◆ **About this exercise**: Go through the data and copy each line that holds "Viewers".

◆ **Source information**:
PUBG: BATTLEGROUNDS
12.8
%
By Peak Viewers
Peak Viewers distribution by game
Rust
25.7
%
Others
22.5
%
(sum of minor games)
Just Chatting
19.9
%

--

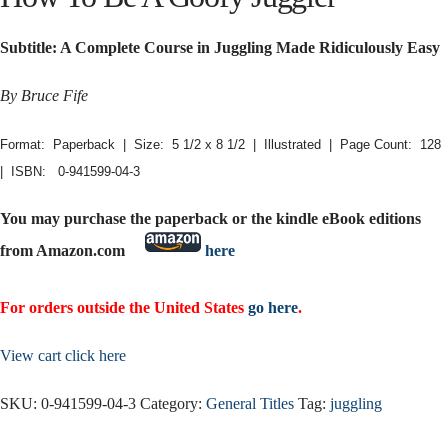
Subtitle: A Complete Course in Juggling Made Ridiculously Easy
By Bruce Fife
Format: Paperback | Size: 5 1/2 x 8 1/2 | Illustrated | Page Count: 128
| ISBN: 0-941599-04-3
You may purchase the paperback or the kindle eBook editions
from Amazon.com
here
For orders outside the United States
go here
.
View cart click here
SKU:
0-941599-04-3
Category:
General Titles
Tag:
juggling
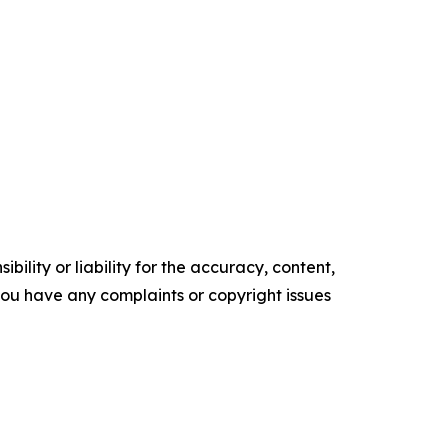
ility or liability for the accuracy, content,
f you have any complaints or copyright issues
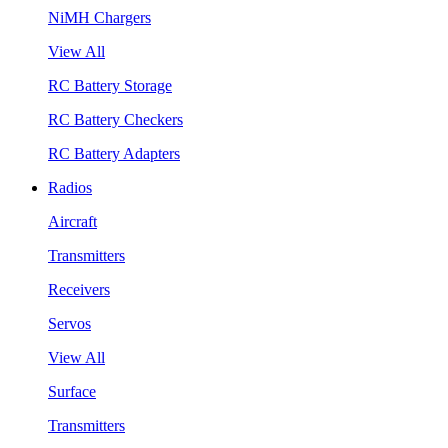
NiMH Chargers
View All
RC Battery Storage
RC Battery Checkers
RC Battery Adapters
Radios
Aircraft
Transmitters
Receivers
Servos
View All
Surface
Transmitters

◆ **Answer to the problem**:
By Peak Viewers
Peak Viewers distribution by game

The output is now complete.